--- DOCUMENT TEXT ---
════════════════════

PRINTABLE VERSION   EMAIL TO A FRIEND   RSS FEEDS 09:50 GMT, Friday, 2nd May 2014, by Agrimoney.com
Morning markets: wheat revives, putting grains rout on hold

Sell in May and go away", that adage overused on financial markets, is generally employed by stock market investors.

But it had been finding significant traction in grain markets, before signs of demand emerged for wheat, to add to the production jitters in the US, and inject a little calm into funds which certainly had their selling boots on during the first day of the month.

Then, they sold an estimated 10,000 Chicago corn contracts, and 12,000 soybean lots, besides 4,000 each in wheat and soymeal, and 5,000 soyoil lots.

"Funds threw in the towel and moved to the sidelines," broker CHS Hedging said, thinking in particular of their selling in the soy complex.

Tenders out

The sign of demand in wheat came as Saudi Arabica issued a tender to buy 550,000 tonnes of the grain, following on from a 715,000-tonne purchase in January for April-to-June delivery.

(Today's tender is for delivery between late June and early August.)

The tender, from Saudi Arabia's Grain Silos & Flour Mills Organization (GSFMO), came hours after the Gasc grain authority in Egypt, the top wheat buying country, issued a surprise tender too.

The results of this one will be announced later on Friday.

And although US wheat looks unlikely to feature in the Gasc tender, the idea of end-user demand questioned how keen investors should be on liquidating positions.

Wheat tour results

Furthermore, of course, there were the results of the Wheat Quality Council Kansas wheat tour to factor in.

The tour estimated the wheat yield in Kansas, the top US wheat-growing state, at 33.2 bushels per acre, the weakest projection since 2011.

Total output was pegged at 260.7m bushels, which would be an 18-year low.

Last year, the state achieved a 319.2m-bushel harvest on a yield of 38.0 bushels per acre, according to the US Department of Agriculture.

════════════════════

--- MATERIAL PROVIDED ---
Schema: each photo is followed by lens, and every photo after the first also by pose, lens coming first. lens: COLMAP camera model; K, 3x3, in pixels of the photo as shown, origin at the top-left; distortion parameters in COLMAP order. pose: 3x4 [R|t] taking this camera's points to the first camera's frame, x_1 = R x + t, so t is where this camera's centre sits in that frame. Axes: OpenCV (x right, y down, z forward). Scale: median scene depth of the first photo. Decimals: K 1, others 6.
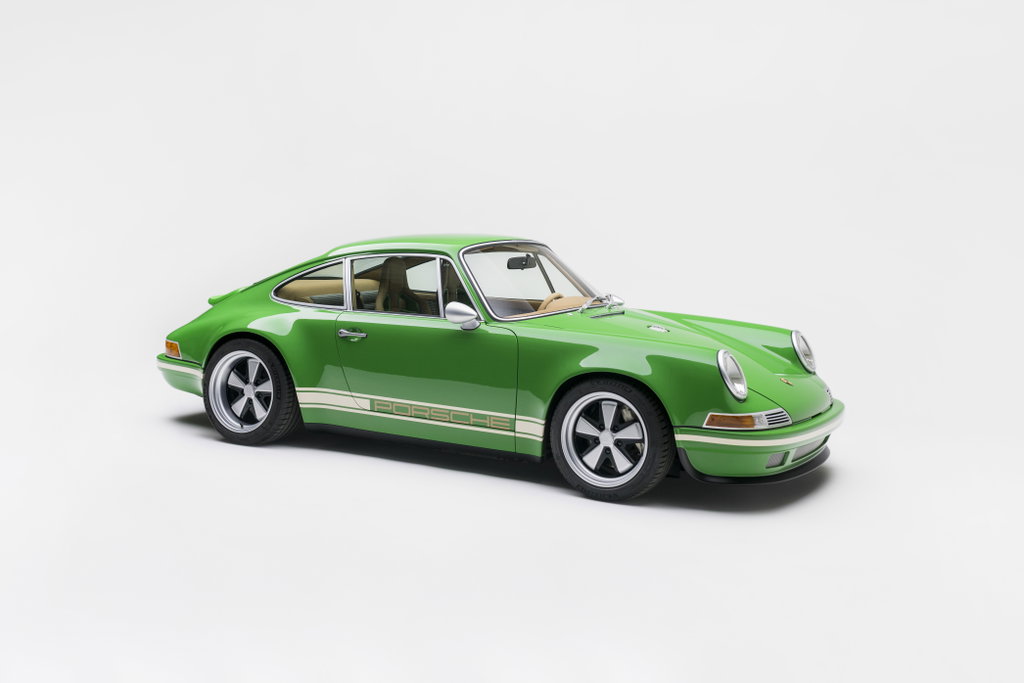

════════════════════

--- TASK SET ---
1. Answer these from the grain markets report above:
(a) How many Chicago corn contracts did funds sell, by estimate, on the first day of the month?
(b) How many tonnes of wheat does Saudi Arabia's new tender seek to buy?
(c) What wheat yield did the tour project for Kansas?
2. Can you turn the paragraph of the grain markets report beginning "Then, they sold an estimated" into a short list, keeping every figure?
3. Continue the grain markets report from the point where it ends.

--- ANSWERS BY TASK ---
1.
(a) About 10,000 contracts.
(b) 550,000 tonnes.
(c) 33.2 bushels per acre.

2.
Estimated fund selling on the first day of the month:
- Chicago corn: 10,000 contracts
- Soybeans: 12,000 lots
- Wheat: 4,000 lots
- Soymeal: 4,000 lots
- Soyoil: 5,000 lots

3.
'Confirming fears'

"The poor yields that crop scouts discovered during the annual tour are confirming fears we have in the wheat market, especially when USDA has also been releasing declining crop ratings of the US winter wheat crop," Vanessa Tan at Phillip Futures said.

The USDA in its latest weekly briefing, on Monday, estimated the proportion of US winter wheat in "good" or "excellent" condition at 33%, with the Kansas figure at 21%.

And weather conditions do not look like improving.

"The winter wheat crop is likely to experience a heat wave over the weekend which would further impact the crop adversely and weigh on yields," Ms Tan said.

Large premium

Nor do conditions look positive for spring wheat sowing in the northern US, ironically because of too much rain.

"The Northern Plains area remains wet and cool through the weekend and next week, leaving some thoughts of a reduction to the March planting intentions for spring wheat," CHS Hedging said.

The dual push from signs of demand, and threats to supply, helped Chicago wheat, which closed lower on Thursday for the first time in eight sessions, renew its push, adding 0.7% to $7.12 ˝ a bushel as of 09:55 UK time (03:55 Chicago time).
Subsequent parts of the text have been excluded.